Le conférencier a rappelé l’importance de vivre pleinement le processus de deuil, qu’il s’agisse d’une perte matérielle, relationnelle ou existentielle. Il a dénoncé la tendance actuelle à fuir ou réprimer ces émotions, ce qui empêche leur résolution.

Vivre ses émotions de perte est essentiel pour retrouver la paix intérieure. Cela inclut :

– Reconnaître la douleur sans chercher à l’éviter.

– Accueillir et exprimer ses émotions (colère, tristesse, etc.).

– Trouver du sens dans la perte, par exemple en identifiant les leçons qu’elle apporte.

Un des points marquants de la conférence a été la distinction entre l’amour et l’attachement. Ce dernier, source de souffrance, est lié à notre dépendance émotionnelle envers l’autre. En revanche, l’amour véritable persiste même en l’absence de la personne aimée.

Trois verbes fondamentaux : recevoir, faire, donner

Christophe Massin a structuré sa réflexion autour de ces trois verbes, qui résument les étapes principales de la vie :

  • Recevoir : Cela commence dès l’enfance, mais reste essentiel tout au long de la vie. Recevoir demande une réceptivité consciente, notamment dans les moments de contemplation.
  • Faire : Agir en alignement avec ses valeurs, sans précipitation, est une clé pour éviter les regrets.
  • Donner : Avec l’âge, la transmission et le partage deviennent des sources majeures de satisfaction.
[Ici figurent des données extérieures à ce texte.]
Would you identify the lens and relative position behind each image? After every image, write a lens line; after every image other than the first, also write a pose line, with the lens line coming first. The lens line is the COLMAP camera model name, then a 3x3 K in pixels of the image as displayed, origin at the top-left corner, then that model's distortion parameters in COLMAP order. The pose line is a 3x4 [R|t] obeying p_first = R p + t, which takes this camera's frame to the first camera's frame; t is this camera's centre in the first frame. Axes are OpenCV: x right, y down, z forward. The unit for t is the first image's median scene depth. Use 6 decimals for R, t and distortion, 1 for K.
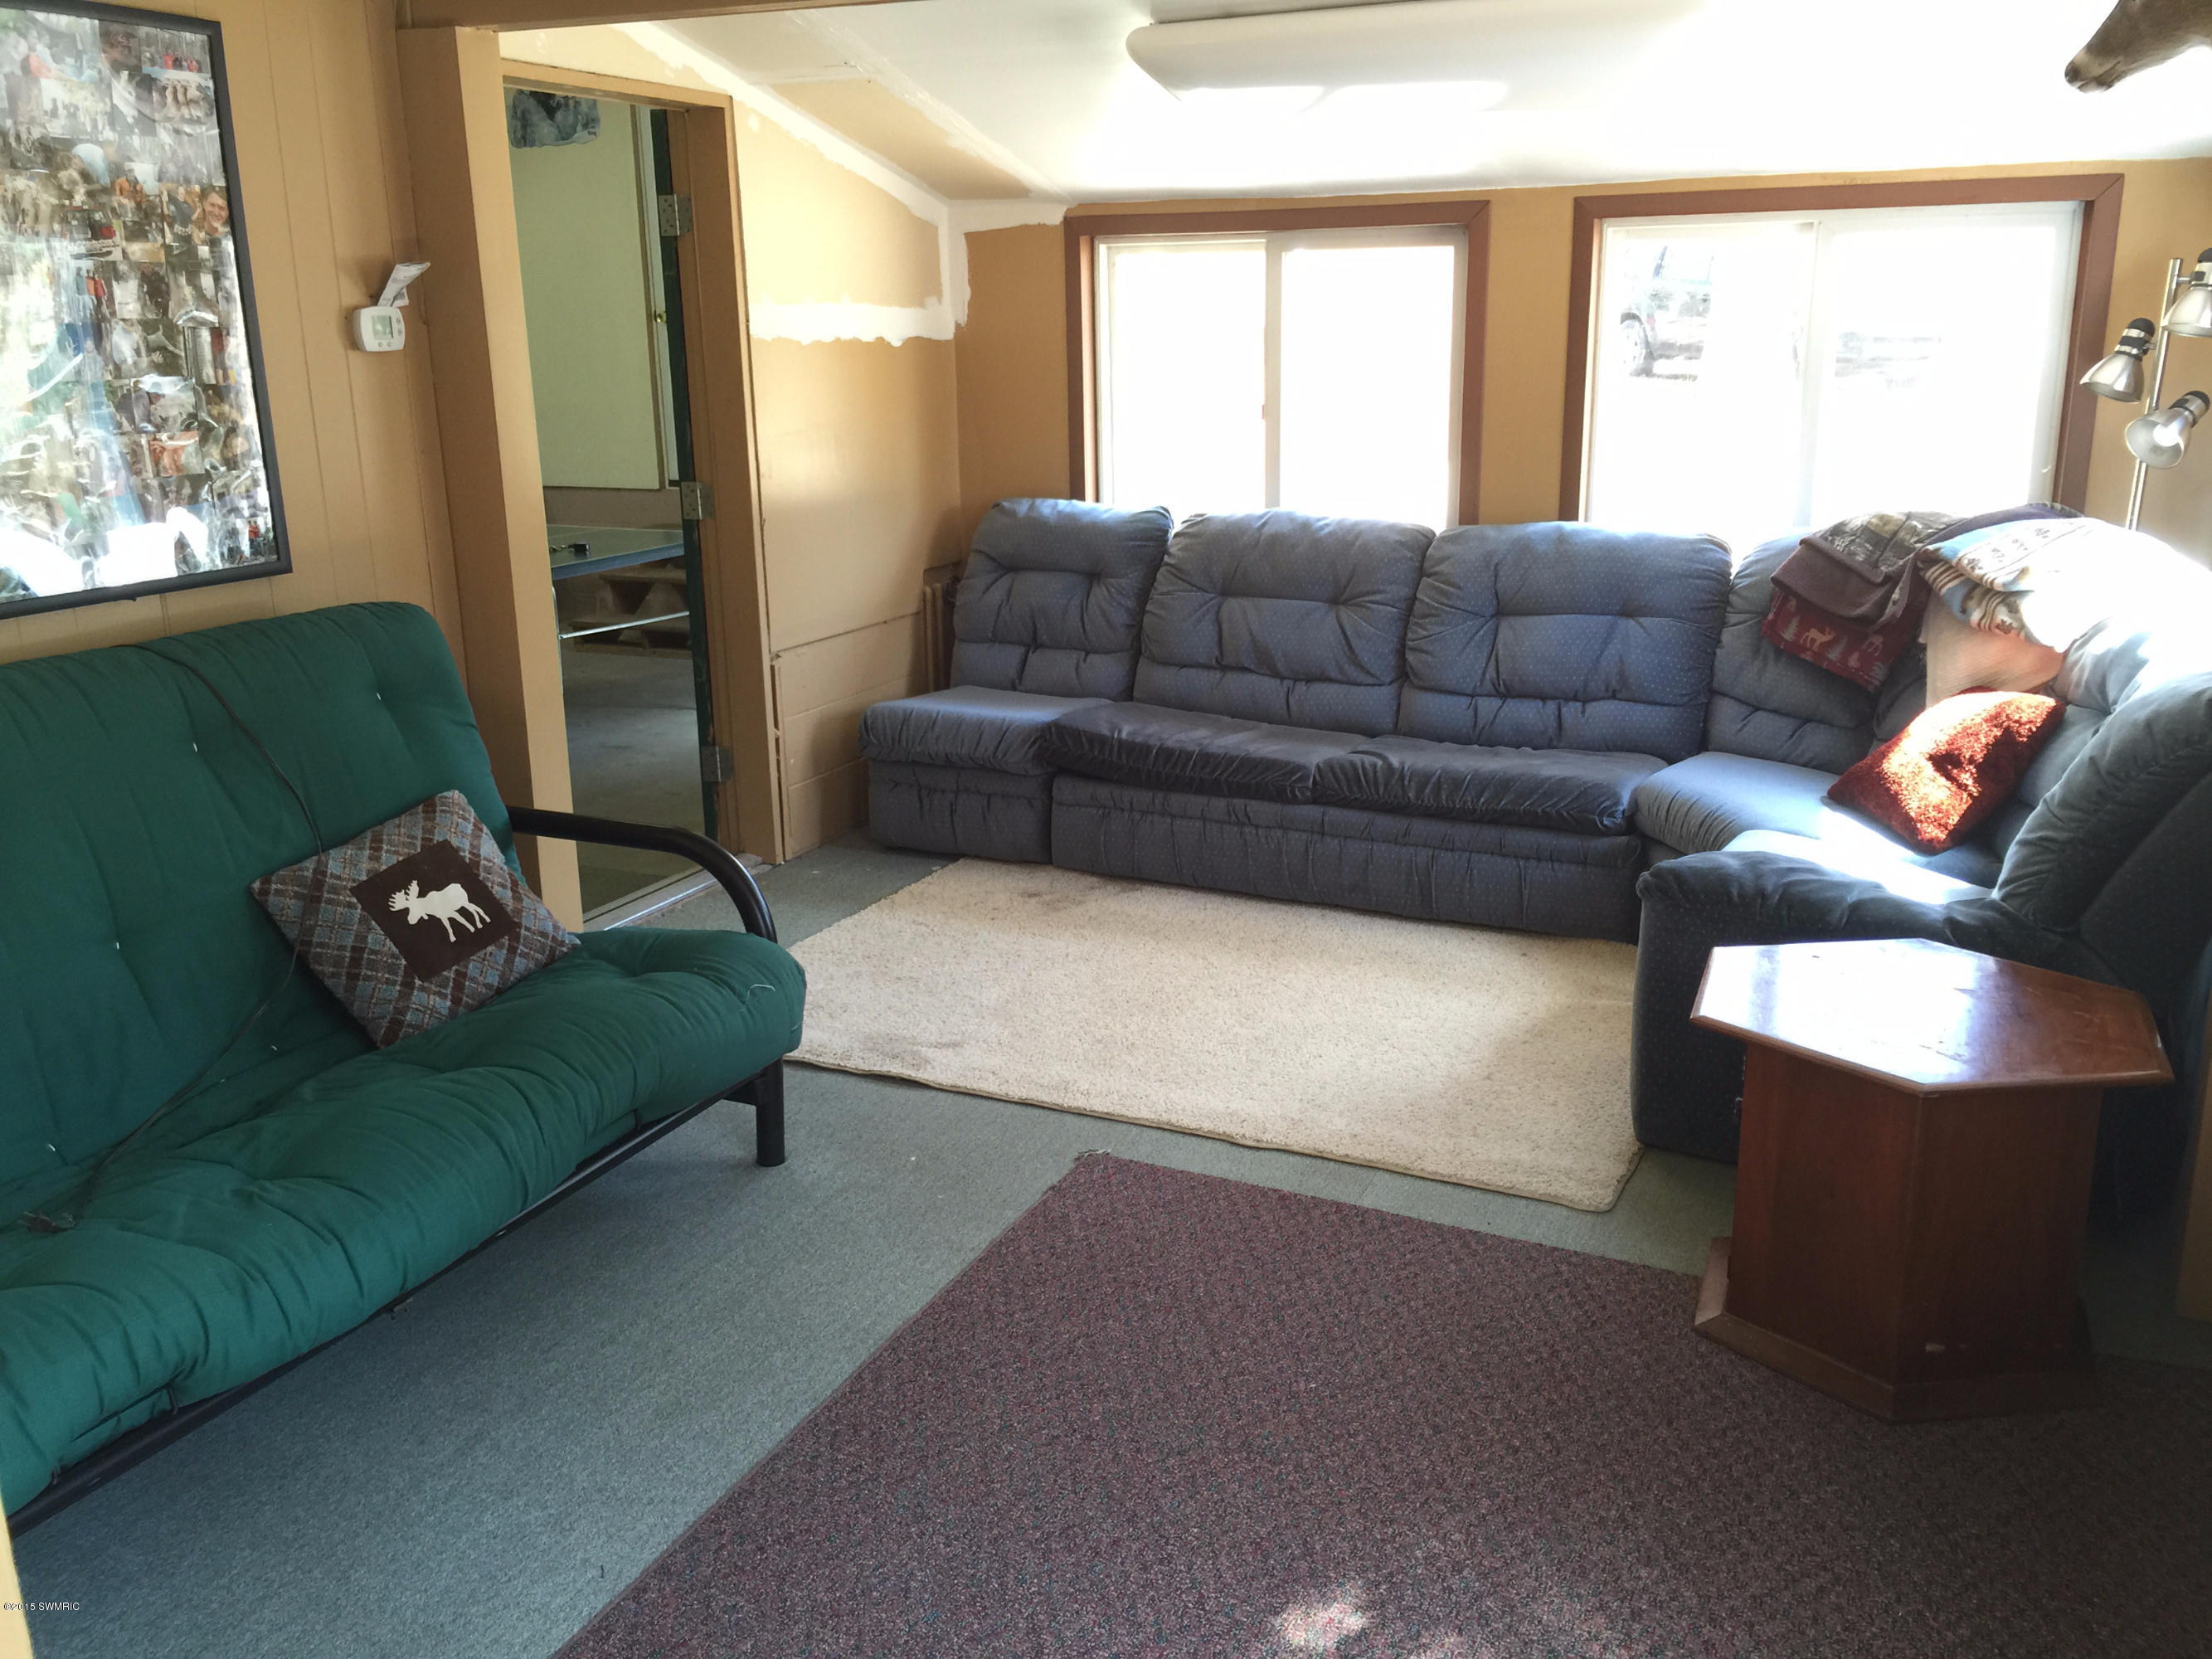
lens RADIAL K [[1861.5, 0, 1106.0], [0, 1861.5, 829.5], [0, 0, 1]] dist [-0.001602, -0.051323]
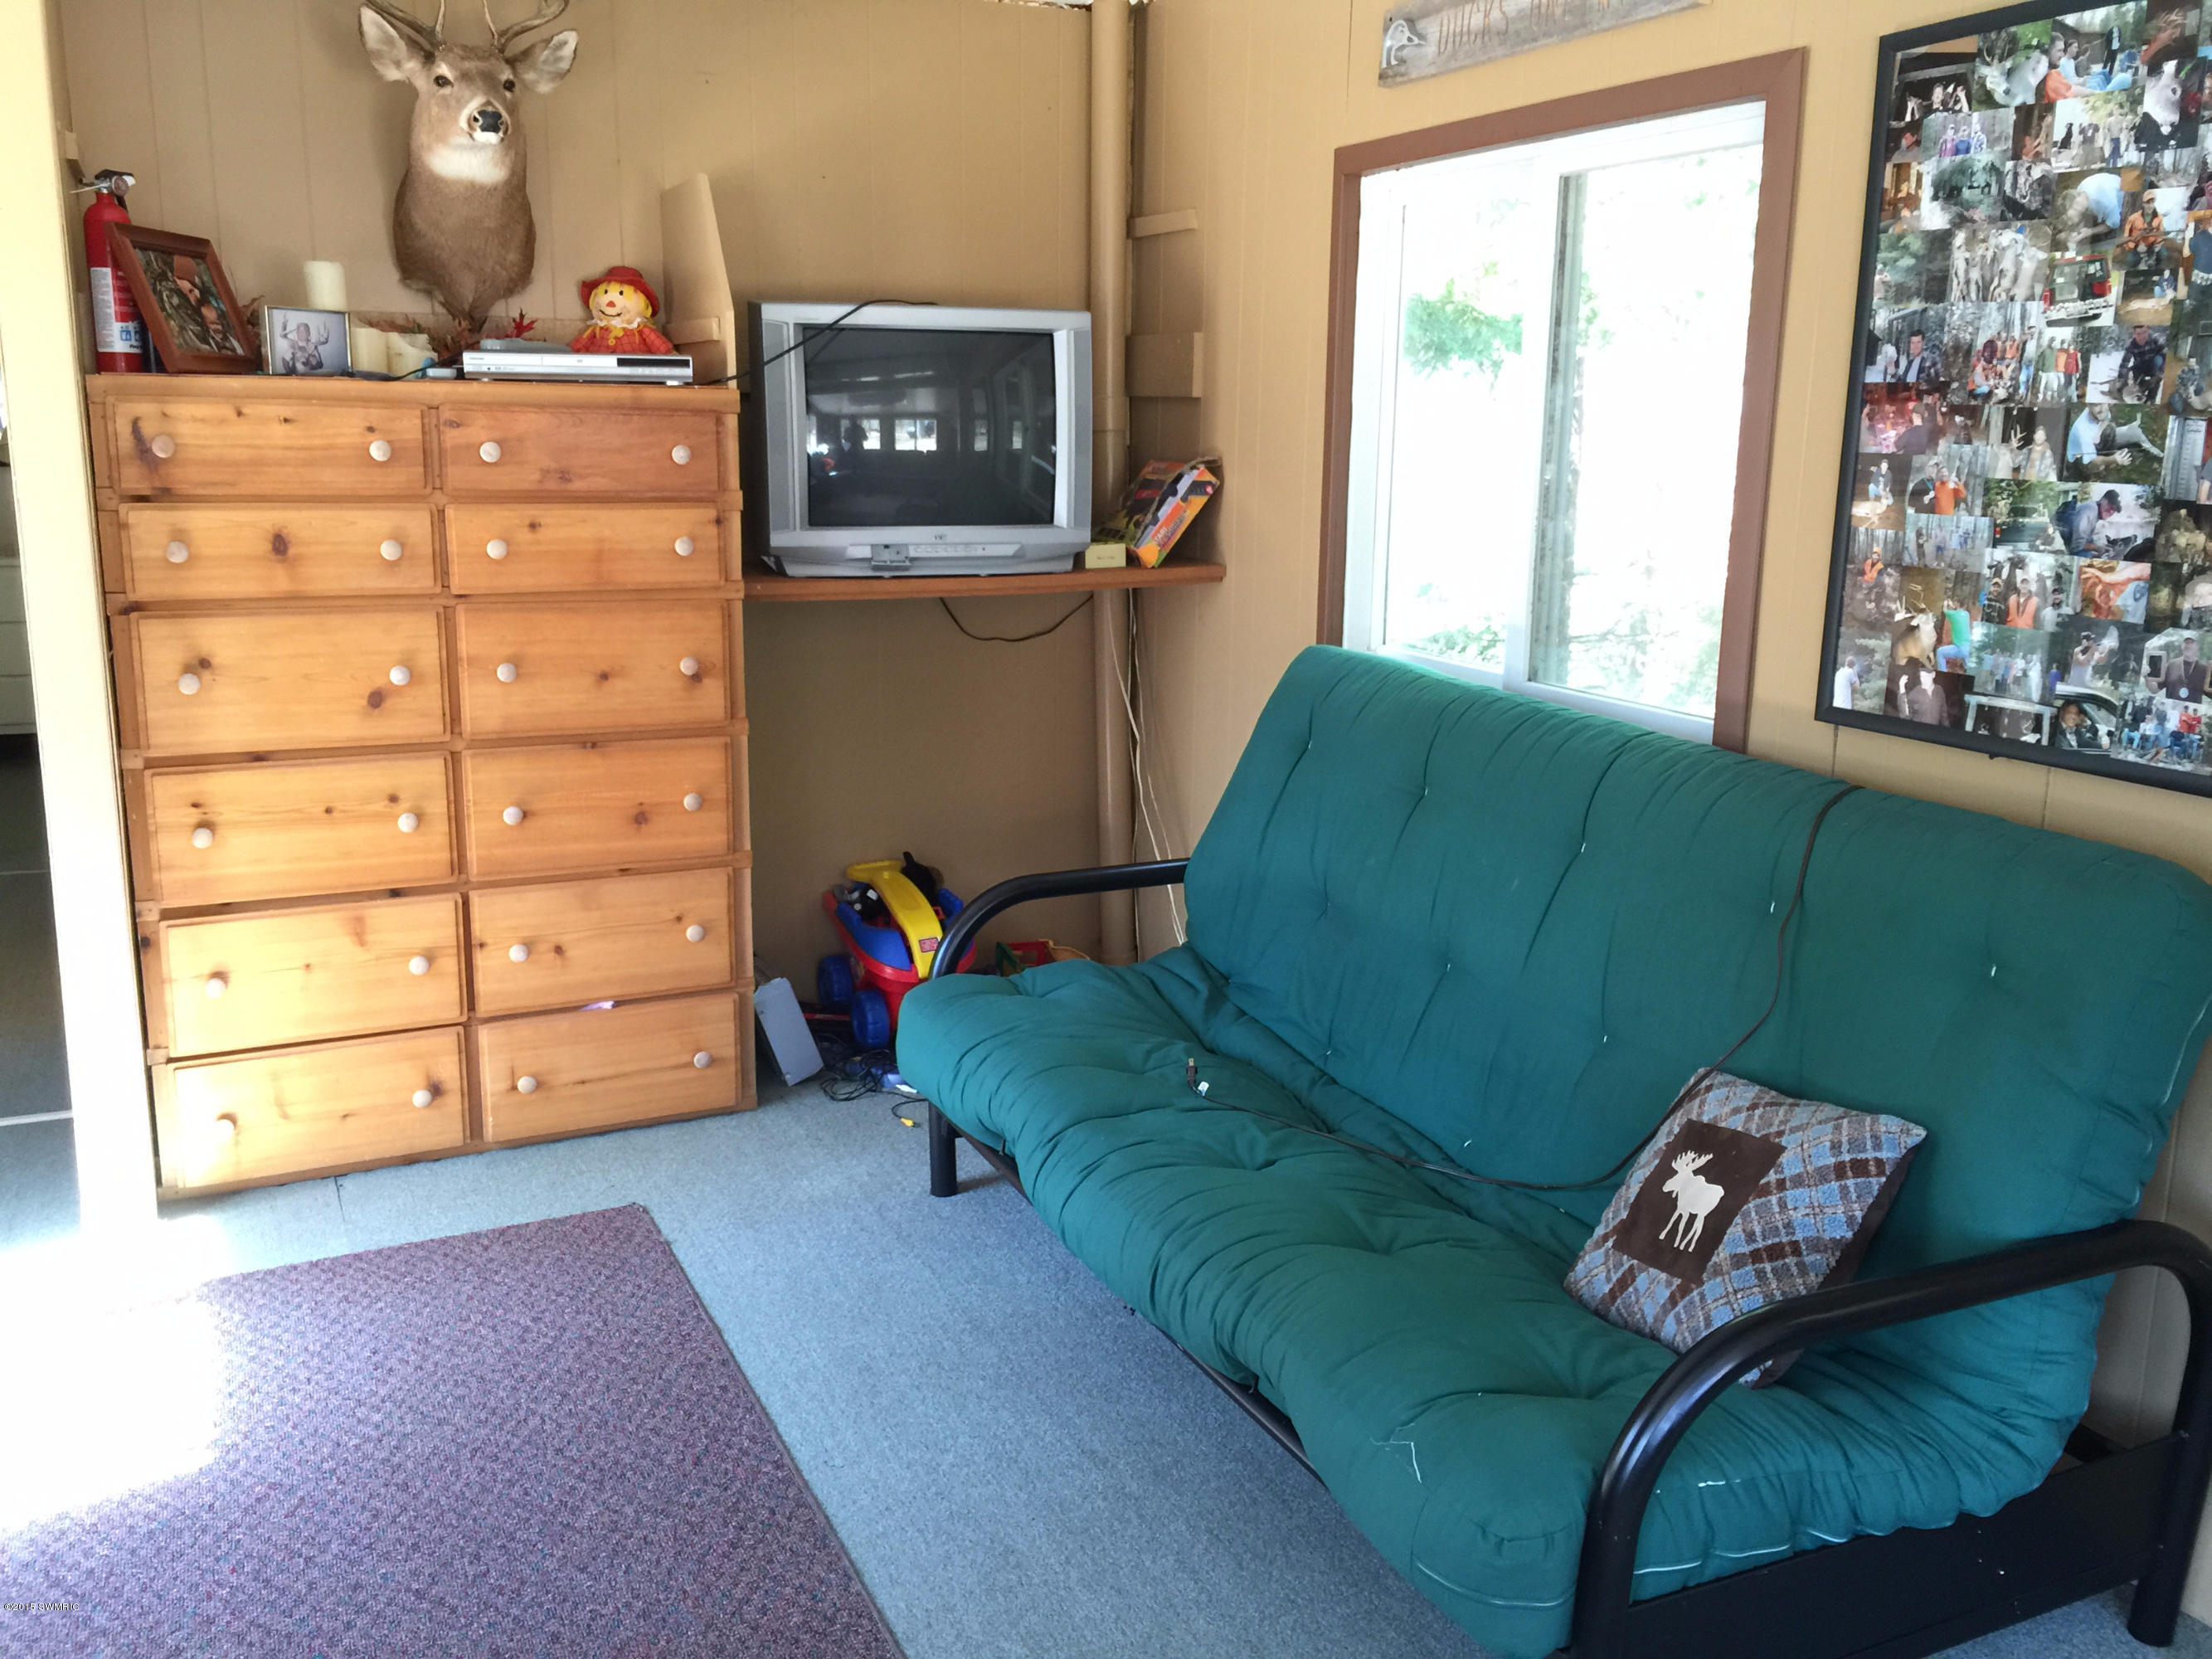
lens RADIAL K [[1846.8, 0, 1110.6], [0, 1846.8, 786.5], [0, 0, 1]] dist [0.082683, -0.102792]
pose [[-0.627279, 0.157444, -0.762714, 0.330945], [-0.213498, 0.907068, 0.362830, -0.333514], [0.748959, 0.390434, -0.535371, 1.194711]]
Il a souligné l’importance pour les personnes âgées de trouver des moyens de continuer à contribuer au monde.

Questions-réponses : approfondissements et applications pratiques

Lors des échanges avec le public, plusieurs thématiques ont été explorées :

L’accompagnement des adolescents : Aider les jeunes à discerner leurs désirs authentiques passe par le questionnement et l’écoute active, plutôt que par des réponses imposées par les adultes.

Le rôle des antidépresseurs : Christophe Massin a reconnu leur utilité, tout en appelant à une évaluation prudente des besoins réels de chaque patient.

La gestion de la douleur psychologique : Il a insisté sur l’importance d’accepter la douleur comme une expérience humaine normale, tout en respectant les limites de tolérance de chacun.

Le contemplatif : Cette aptitude à recevoir et à se laisser toucher par la beauté est essentielle pour équilibrer une vie souvent dominée par le faire.

Conclusion : Une pratique quotidienne

Christophe Massin a conclu en rappelant que vivre sans regrets est un processus continu, nécessitant de l’attention, de la persévérance, et un engagement à mieux se connaître. Il a encouragé chacun à se poser quotidiennement cette question : « Suis-je satisfait de ma journée ? Qu’est-ce qui m’a apporté de la joie ou du sens aujourd’hui ? »

Il a également souligné que ce cheminement demande des efforts, mais qu’il offre une récompense inestimable : une vie alignée, consciente, et apaisée.